This article comes from a LinkedIn post by Jérôme Pécresse, President and CEO of GE Renewable Energy. Read more from Pécresse here.
We are heading in the direction of a low carbon future – the way the world thinks about renewable energy has undergone a remarkable change. It is no longer just an idea backed by government subsidies anymore but rather it is now mainstream electricity, competing on par with fossil fuel power generation on costs around the world.
Oil & gas is never going to disappear, but renewable energy is now mainstream. It has achieved grid parity, but as the reliance on government subsidies fades away and the ability in most countries to compete on cost with thermal, our industry is moving into an exciting second phase – one where we can expect to see between 50% to two-thirds of new gigawatt energy coming from renewables.
Over the next 10 to 20 years we will see a paradigm shift with renewables becoming the baseload. Renewable and baseload; two words that until recently would have looked unusual together. However, advances in innovation, scalable, cost-efficient, hybrid technology and auction-based competition are all playing their part in driving this shift. As are customer demands – corporate purchasers increasingly want 100% renewable energy and in most cases we are able to deliver.
On April 21 last year, UK power generation achieved the first coal free day; in the Summer, Volvo announced all cars launched after 2019 would be electric or hybrid. Back in 2015, more than 26% of European energy was of renewable origin. In response to these advances, major operators are reviewing their portfolios to make their businesses more resilient and competitive by adapting their oil and gas solutions to take advantage of the renewables sector growth. Oil and gas companies are beginning to diversify their portfolios with renewables to support future sustainability and revenue growth objectives.
Sharing of technology and best practices between the two industries, especially as more renewables move offshore and into more challenging environments, is where the oil and gas companies’ expertise and capabilities can be harnessed. In our role as technology providers, we can also help realize these objectives through constant innovation and co-creating solutions together with customers’ engineers, and bringing many years of experience to the effort. I believe there are benefits and rewards for both industry players working together through this energy transition.

-- Required actions --
**1.** Which percentage figures appear in the renewable energy article?
**2.** According to the renewable energy article, what did Volvo announce in the summer?
**3.** Write a continuation of the renewable energy article that picks up after its final sentence.
The stored entries aren't needed for any of this.

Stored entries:
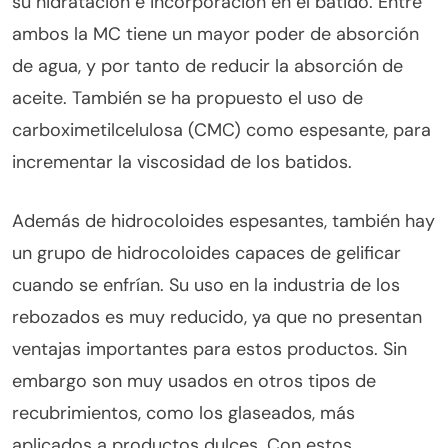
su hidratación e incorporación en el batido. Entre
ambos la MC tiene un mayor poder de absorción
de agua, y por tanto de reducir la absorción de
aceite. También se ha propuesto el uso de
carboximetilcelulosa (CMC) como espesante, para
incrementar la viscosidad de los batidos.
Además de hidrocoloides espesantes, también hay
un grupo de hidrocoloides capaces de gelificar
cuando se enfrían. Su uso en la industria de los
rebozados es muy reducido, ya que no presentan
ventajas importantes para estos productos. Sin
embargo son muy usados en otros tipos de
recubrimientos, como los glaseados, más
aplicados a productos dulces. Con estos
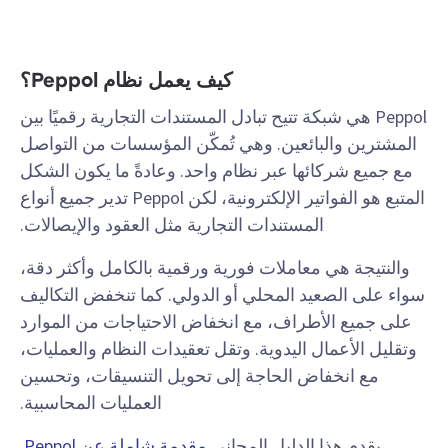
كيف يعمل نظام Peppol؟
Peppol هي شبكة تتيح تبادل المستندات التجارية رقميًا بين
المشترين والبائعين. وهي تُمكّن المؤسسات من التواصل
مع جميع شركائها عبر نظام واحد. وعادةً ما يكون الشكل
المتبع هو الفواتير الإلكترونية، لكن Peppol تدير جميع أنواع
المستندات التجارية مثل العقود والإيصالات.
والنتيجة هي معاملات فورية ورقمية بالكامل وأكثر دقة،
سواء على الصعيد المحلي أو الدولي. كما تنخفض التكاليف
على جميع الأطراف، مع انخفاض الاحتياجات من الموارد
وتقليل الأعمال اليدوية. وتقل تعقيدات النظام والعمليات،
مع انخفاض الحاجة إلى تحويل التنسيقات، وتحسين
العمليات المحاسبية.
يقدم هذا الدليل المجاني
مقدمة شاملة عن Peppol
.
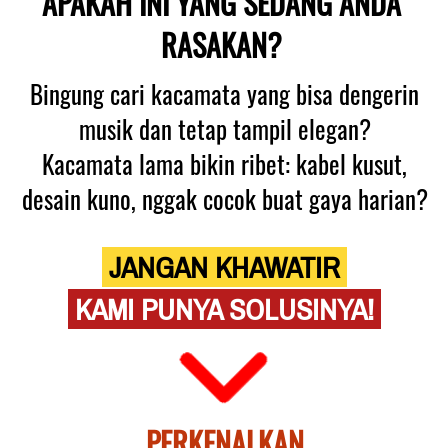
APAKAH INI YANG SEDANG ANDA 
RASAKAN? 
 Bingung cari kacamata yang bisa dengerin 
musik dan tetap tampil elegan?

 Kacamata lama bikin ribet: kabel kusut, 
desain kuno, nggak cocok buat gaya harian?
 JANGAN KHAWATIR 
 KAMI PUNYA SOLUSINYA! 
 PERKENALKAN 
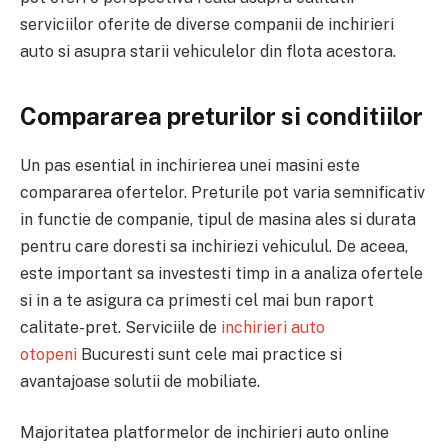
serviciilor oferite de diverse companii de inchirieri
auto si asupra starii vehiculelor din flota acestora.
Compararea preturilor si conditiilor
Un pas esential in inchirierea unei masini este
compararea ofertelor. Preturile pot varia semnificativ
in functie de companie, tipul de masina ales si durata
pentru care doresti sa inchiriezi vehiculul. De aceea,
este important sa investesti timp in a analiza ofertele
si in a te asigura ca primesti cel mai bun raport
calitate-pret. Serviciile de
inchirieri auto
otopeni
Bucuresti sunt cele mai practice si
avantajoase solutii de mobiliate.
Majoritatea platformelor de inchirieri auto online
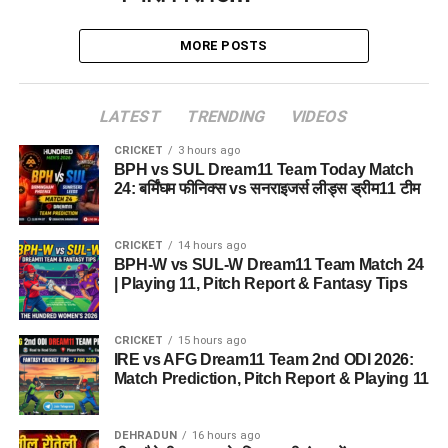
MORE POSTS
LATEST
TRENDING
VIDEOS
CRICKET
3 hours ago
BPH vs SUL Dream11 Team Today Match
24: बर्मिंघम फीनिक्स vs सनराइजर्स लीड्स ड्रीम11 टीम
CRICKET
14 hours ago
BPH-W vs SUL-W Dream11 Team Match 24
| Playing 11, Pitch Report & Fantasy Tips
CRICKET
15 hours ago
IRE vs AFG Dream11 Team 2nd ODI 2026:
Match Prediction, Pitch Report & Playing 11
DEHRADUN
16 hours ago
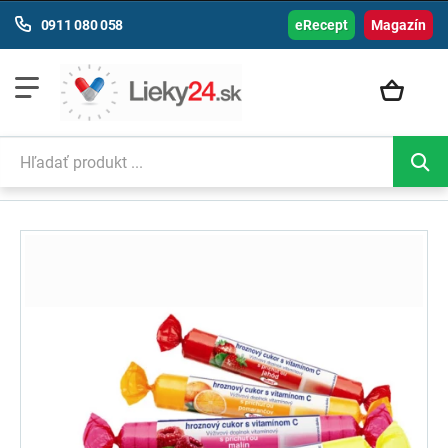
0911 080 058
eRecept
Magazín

-- Task responses --
**1.** 50%, 100%, 26%

**2.** Volvo announced that all cars launched after 2019 would be electric or hybrid.

**3.**
As mentioned, more renewables are moving offshore. The sector can gain insight from oil and gas operations through proven technologies, application and services. It can shorten the development span for new concepts by sharing the knowledge and expertise of the marine environment and managing complex projects to help accelerate performance. As oil and gas subsea segments continue to be challenged, with low activity levels and challenging pricing, renewables could leverage those lessons from more cost-effective approaches that are being developed.
Offshore vessels, or even foundations, that previously were fit for purpose in oil and gas will now have dual purpose for both offshore oil and gas and wind applications, driving more energy infrastructure efficiency. The oil and gas industry has also cultivated great expertise on compliance and safety standards associated with product design, manufacturing and installation. For example, cables carrying electrical power generated by offshore wind farms from the converter platform back to shore need protection. The entry and exit point for these power cables experience significant loads and stresses due to a combination of weather conditions, wave heights and tidal currents.
Protection is critical at these points to prevent significant damage; something that the oil and gas industry is very familiar with and has addressed for years. It is often assumed that renewables projects possess a social license to operate and do not incur the complexity, conflict and human rights concerns that have been associated with oil and gas industry for decades.
However, social risk for renewable energy projects can be as considerable as any upstream development. Oil and gas companies have a massive global presence and strong local governments relationships. This makes them a perfect partner for helping and supporting the local decision makers in this transition, and getting projects done. Using good practices from the oil and gas industry can help better inform stakeholder engagement and community relations, and consequently facilitate accelerated business development.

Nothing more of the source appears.